Un fling con el mostruo de la laguna negra
Acababa de sacar dos juegos de 120 copias que no necesitaba. Hacía calor. Y como la ciudad es tan parecida a mí que no me permite descansar, opté por ir a los Estados Unidos. No hay nada mejor que ser extranjero.
Pese a que habían anunciado en el radio una espera de treinta y cinco vehículos por carril, la fila ya ascendía a los ciento quince. Tomé la penúltima fila del lado derecho con el fin de evitar ir peleando con los conductores insatisfechos que se cambian de carril cada cinco minutos. Todo transcurría en simulada paz, pero el calor y la fila lenta y el hambre y las 240 copias inservibles se acumulaban. La música pudo haber sido la cereza del pastel, o una mirada del carro contiguo. Pero la cereza se transformó en granada.
La fijación con el poder de algunos conductores los lleva primero a elegir automóviles inmensos que intimidan a los económicos. Pero el tamaño, contrario a lo que dice la sabiduría popular, no lo es todo. Para que el tamaño funcione debe ir acompañado de un conductor neurótico, de aquellos que profieren todo tipo de maldiciones a cada 10 circunvalaciones de sus llantas. Y para que el conductor neurótico y ávido de poder funcione, debe enganchar con otro.

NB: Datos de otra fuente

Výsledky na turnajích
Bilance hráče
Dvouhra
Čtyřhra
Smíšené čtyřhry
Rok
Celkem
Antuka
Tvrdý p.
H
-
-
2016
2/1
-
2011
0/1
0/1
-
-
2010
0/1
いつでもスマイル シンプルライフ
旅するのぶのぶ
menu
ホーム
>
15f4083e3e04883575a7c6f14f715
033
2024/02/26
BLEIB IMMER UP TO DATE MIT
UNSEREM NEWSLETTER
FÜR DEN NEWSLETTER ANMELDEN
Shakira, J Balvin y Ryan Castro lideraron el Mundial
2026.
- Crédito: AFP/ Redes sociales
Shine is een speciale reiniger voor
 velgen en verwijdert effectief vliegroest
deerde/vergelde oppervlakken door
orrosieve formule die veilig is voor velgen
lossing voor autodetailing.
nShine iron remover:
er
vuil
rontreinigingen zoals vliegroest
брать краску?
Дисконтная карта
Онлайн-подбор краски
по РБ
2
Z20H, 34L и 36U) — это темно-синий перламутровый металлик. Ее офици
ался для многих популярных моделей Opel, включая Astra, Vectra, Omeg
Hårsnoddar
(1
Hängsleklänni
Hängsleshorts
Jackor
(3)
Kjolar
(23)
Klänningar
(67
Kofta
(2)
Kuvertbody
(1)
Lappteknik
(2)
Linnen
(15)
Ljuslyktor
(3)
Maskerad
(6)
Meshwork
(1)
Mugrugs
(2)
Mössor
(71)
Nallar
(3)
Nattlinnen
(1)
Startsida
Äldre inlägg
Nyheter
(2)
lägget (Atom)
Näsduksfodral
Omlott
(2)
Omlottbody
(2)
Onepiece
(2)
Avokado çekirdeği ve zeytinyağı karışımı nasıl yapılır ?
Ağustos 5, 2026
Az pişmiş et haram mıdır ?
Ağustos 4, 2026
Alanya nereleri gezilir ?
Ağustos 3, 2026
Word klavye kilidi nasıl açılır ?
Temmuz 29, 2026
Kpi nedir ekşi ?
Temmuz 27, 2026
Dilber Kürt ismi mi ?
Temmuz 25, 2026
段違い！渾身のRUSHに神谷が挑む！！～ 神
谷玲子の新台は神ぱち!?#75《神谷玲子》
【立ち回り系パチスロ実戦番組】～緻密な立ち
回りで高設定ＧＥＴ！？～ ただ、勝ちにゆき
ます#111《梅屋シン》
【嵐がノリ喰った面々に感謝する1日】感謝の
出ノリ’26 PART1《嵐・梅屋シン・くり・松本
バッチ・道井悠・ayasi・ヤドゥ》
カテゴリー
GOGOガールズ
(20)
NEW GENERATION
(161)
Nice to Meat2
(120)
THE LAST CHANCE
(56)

No sé cómo fue que el conductor de atrás supo que yo estaba lista. Tal vez observó cómo me tocaba la frente para eliminar el sudor. Tal vez vio los movimientos de mi cabeza. Tal vez se fijó en mi insistencia por ir dos centímetros lejos del auto de enfrente. La situación fue que el señor me ubicó (o yo a él) y tiró el anzuelo.

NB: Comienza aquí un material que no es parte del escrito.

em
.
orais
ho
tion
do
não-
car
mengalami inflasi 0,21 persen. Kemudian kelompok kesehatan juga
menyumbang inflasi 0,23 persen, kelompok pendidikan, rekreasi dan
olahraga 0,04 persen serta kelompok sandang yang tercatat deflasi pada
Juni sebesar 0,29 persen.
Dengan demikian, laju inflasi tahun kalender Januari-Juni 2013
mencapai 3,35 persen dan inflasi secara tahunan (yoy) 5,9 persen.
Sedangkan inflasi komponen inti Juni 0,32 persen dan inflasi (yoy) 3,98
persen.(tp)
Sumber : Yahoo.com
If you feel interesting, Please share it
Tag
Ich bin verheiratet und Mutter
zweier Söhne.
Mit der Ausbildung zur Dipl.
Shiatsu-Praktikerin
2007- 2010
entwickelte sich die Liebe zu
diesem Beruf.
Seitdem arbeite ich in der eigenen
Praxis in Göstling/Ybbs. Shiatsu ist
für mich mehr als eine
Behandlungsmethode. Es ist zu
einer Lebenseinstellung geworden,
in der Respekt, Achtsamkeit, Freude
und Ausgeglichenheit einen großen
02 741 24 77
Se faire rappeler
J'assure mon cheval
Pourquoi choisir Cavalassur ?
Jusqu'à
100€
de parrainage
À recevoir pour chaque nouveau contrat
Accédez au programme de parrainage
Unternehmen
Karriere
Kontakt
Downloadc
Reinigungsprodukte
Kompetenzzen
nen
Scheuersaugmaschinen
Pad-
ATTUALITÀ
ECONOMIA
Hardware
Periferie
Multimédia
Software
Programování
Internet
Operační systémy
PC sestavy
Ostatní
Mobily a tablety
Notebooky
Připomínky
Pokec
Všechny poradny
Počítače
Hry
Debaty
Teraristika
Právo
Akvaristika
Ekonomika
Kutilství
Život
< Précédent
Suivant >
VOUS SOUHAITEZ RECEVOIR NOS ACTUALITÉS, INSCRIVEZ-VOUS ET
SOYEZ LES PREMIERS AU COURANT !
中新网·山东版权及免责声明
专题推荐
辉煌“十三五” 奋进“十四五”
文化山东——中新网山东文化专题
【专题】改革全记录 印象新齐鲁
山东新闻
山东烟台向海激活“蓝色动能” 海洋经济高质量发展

Con una camioneta Escalade negra aterrorizaba al auto que estaba atrás de mí. Eso, por supuesto, yo no lo ví. Yo sólo sentí como encimaba su monstruo de la laguna negra sobre mi ya bastante maltratada minivan. En ese instante el auto se llenó de las copias que había ordenado de más, sofocándome; la temperatura se incrementó en 12 grados celsius, mi hambre se incrementó y el mundo desapareció, dejándonos solos a mi verdugo y a mí.
Paré el auto. Me desabroché el cinturón de seguridad. Salí con 20 centímetros por encima de los 172 que ya mido y, acercándome sin pensar en peligro alguno a lo que supuse sería uno de esos pochos que vienen a comprar madando a la Comercial Mexicana y a comer en el Negro Durazo, me paré junto a la ventana del auto y, en uno de los estados más furiosos que he experimentado en mi vida, le pregunté a gritos:
¿CUÁL ES TU PROBLEMA?
No era ningún pocho. Era un anciano. Un anciano gandalla y norteamericano, eso sí. Tenía una cara de asombro, pero no de miedo. Movía las manos frente a su cara como diciendo que no quería problemas.

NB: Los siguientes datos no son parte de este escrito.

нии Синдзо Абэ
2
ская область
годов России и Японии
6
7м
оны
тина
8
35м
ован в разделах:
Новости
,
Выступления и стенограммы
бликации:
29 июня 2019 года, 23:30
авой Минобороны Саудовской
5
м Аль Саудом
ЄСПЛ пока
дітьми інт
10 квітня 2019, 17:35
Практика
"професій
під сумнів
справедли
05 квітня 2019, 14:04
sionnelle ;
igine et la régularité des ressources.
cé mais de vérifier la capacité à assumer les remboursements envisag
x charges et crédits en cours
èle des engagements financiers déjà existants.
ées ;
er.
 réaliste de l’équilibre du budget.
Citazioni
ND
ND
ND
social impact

SI NO LOS HUBIERA QUERIDO EL HIJO DE LA CHINGADA, NO SE HUBIERA TREPADO A MI CARRO.
Volví a preguntarle lo mismo. Lo hice porque me interesó conocer las motivaciones que tiene un anciano para llegar al extremo de subirse al auto de la mujer de enfrente. No pensemos en Freud, por favor, que en este momento me regreso y... Pero no, el hombre no contestó.
Cuando comprendí que era un anciano pusilánime, de esos que se aprovechan cuando nadie reclama, me retiré a mi auto. Lo observé por el espejo. Iba acompañado de su senior citizen wife, mujer a la que jamás ví durante el altercado. La tipa parecía consternada. Respiré.
Respiré más y me sentí muy bien. Saqué mi pasaporte y, viendo la foto de mi sobrina, la acaricié. Incluso ví los juegos de copias sin rencor. Le subí un poco a la música y bajé toda la ventana. Me recosté en el sillón, agotada pero satisfecha.
He hecho fila miles de veces en mi vida para cruzar a San Diego, pero nunca, nunca, nunca, había tenido un orgasmo ahí.